AIM OF THE EXERCISE => For the word "sendMessage", count the lines in the records below that include it and give only that number.

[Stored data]
Segment Open

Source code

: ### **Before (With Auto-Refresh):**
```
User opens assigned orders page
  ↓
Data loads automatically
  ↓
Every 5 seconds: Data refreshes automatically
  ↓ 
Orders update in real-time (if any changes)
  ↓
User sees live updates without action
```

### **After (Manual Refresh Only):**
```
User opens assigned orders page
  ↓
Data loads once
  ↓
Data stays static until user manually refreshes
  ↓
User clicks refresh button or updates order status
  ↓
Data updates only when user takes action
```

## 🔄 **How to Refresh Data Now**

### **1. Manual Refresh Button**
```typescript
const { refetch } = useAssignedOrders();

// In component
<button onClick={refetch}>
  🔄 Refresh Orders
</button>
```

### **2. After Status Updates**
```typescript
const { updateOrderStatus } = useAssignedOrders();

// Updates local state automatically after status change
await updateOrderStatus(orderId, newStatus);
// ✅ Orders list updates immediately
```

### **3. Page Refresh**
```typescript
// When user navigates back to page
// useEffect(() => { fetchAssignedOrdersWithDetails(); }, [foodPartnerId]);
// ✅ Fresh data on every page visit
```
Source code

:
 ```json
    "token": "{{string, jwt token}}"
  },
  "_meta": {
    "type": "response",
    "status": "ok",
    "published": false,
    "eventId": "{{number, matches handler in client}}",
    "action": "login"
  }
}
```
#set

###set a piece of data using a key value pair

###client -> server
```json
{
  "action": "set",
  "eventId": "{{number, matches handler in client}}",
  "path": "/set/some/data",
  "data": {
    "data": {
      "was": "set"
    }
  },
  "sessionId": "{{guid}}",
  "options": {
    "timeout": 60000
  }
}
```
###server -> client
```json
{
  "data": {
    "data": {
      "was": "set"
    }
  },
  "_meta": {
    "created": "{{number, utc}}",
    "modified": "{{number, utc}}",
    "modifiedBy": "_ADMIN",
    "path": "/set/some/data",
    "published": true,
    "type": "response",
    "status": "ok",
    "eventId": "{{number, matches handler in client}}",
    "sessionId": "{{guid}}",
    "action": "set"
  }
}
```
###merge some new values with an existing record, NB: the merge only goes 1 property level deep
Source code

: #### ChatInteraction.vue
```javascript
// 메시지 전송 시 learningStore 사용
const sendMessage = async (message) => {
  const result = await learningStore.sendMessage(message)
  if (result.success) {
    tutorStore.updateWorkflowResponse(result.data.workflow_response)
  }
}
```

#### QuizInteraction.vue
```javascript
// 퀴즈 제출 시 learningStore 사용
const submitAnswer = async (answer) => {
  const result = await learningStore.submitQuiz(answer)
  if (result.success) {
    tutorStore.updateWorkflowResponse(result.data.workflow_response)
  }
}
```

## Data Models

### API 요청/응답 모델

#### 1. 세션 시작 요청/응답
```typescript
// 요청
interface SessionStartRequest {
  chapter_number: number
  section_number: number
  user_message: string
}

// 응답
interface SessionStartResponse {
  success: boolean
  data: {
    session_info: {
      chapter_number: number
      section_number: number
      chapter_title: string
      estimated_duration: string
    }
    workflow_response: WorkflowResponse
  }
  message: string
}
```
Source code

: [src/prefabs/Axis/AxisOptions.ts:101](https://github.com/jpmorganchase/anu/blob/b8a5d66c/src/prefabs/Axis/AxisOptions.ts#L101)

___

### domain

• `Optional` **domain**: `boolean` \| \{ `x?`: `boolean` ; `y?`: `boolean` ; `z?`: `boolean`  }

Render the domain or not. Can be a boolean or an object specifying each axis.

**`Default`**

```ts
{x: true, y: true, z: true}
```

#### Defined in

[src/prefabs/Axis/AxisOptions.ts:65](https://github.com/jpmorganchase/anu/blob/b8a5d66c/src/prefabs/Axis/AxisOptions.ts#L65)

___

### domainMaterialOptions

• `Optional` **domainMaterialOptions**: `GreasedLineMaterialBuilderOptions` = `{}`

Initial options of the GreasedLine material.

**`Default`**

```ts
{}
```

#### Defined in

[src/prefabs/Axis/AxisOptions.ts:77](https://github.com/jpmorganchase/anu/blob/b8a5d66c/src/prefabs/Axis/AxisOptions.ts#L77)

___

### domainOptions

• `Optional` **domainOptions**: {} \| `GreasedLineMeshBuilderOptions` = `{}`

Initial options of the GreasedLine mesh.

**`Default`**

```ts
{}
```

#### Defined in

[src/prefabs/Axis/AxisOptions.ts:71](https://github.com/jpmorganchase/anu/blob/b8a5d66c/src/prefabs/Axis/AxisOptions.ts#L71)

Segment Closed

SOLVED EXERCISE => 2